▶ [Text provided]
How will this Impact California’s Wetlands?
Are there any state laws that will protect the wetlands here? The primary law governing water quality control in California is the Porter-Cologne Water Quality Control Act. The act applies to "waters of the state" and establishes the State Water Resources Control Board as the agency tasked with enforcing the act. In 2019, in response to a Trump-era EPA rule narrowing what wetlands would be protected under the CWA, the State Water Resources Control Board adopted a State Wetland Definition. It defined "waters of the state" to include: any natural wetlands, any wetlands created by modification of the state's surface water, and artificial wetlands meeting specific criteria. This foresight by state agencies has ensured that wetlands in California will still be protected by state law even while federal protections are curtailed after this ruling.
However, state protections are not equivalent to federal protections. For one, the consultation procedures mandated in federal permitting will not be triggered by state permitting. This could result in federal permits being granted that could negatively impact wildlife and the surrounding environment. Furthermore, wetlands upstream of California waters may have no protections at all, depending on which state they are in. Previously, the CWA would prevent discharge into such waters if the discharge was non-compliant with California water quality law. Now, polluters may freely dump into those wetlands, negatively impacting California's waters while leaving the state with no recourse to prevent it. Water sees no jurisdictional or state lines.
Another critical difference between the CWA and the Porter-Cologne Act is how they are enforced. While the CWA may be enforced by citizen suit, the Porter-Cologne Act is only enforceable by state agencies. Citizen suits allow concerned citizens and non-governmental organizations (NGOs) to sue to enforce the requirements of a statute. Before, citizens or NGOs could sue polluters directly to enforce compliance with the CWA, but now polluters of wetlands are only liable to be sued by the state. This limits the ability of grassroots activism to protect California's wetlands.

▶ [Saved data entries]
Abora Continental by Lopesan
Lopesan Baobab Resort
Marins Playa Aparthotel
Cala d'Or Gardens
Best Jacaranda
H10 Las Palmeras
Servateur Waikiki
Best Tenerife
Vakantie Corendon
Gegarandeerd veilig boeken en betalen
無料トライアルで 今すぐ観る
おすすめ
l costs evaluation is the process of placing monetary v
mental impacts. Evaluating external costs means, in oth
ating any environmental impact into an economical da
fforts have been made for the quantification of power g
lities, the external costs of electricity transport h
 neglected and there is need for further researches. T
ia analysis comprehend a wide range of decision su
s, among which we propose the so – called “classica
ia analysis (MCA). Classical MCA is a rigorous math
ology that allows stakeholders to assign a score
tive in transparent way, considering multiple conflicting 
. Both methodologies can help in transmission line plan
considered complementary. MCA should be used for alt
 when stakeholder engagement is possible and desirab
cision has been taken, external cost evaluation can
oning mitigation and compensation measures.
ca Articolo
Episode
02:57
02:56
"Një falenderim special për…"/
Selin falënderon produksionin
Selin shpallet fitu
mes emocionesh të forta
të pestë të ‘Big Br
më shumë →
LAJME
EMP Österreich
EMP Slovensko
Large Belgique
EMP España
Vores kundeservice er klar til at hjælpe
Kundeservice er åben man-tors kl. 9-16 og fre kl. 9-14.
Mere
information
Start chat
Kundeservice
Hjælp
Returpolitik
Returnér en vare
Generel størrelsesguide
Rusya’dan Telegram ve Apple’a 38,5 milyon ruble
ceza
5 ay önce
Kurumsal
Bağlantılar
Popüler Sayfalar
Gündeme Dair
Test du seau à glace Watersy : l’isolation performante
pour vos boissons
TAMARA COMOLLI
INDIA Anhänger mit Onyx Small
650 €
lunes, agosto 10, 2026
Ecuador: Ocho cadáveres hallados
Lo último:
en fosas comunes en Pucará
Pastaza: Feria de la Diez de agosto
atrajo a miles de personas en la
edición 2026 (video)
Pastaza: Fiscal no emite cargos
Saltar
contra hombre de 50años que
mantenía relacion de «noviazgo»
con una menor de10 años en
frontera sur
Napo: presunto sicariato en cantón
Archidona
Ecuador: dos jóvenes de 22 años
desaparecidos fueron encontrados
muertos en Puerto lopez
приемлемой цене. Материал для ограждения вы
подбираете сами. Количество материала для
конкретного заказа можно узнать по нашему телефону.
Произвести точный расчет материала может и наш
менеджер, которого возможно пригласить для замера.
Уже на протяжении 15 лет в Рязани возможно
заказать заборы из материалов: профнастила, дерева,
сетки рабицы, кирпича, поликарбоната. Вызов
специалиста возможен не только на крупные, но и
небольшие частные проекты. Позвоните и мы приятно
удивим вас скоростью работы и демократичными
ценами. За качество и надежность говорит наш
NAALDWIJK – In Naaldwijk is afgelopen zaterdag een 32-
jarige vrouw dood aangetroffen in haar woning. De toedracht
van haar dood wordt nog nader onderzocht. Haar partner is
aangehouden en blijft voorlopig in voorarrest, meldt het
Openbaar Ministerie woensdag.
--
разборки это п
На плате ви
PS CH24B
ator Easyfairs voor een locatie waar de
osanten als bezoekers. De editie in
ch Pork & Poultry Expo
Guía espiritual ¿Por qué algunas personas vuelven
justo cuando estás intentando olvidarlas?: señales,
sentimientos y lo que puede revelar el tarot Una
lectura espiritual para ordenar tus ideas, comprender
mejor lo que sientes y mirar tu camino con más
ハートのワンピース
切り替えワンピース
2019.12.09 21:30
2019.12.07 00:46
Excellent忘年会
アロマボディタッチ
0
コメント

▶ [Work request 1]
Please return the wetlands passage word for word, everything from "How will this" down to "after this ruling.".
▶ [Work request 2]
According to the wetlands passage, who can enforce the Porter-Cologne Act?

▶ [Exercise answer 1]
How will this Impact California’s Wetlands?
Are there any state laws that will protect the wetlands here? The primary law governing water quality control in California is the Porter-Cologne Water Quality Control Act. The act applies to "waters of the state" and establishes the State Water Resources Control Board as the agency tasked with enforcing the act. In 2019, in response to a Trump-era EPA rule narrowing what wetlands would be protected under the CWA, the State Water Resources Control Board adopted a State Wetland Definition. It defined "waters of the state" to include: any natural wetlands, any wetlands created by modification of the state's surface water, and artificial wetlands meeting specific criteria. This foresight by state agencies has ensured that wetlands in California will still be protected by state law even while federal protections are curtailed after this ruling.

▶ [Exercise answer 2]
Only state agencies.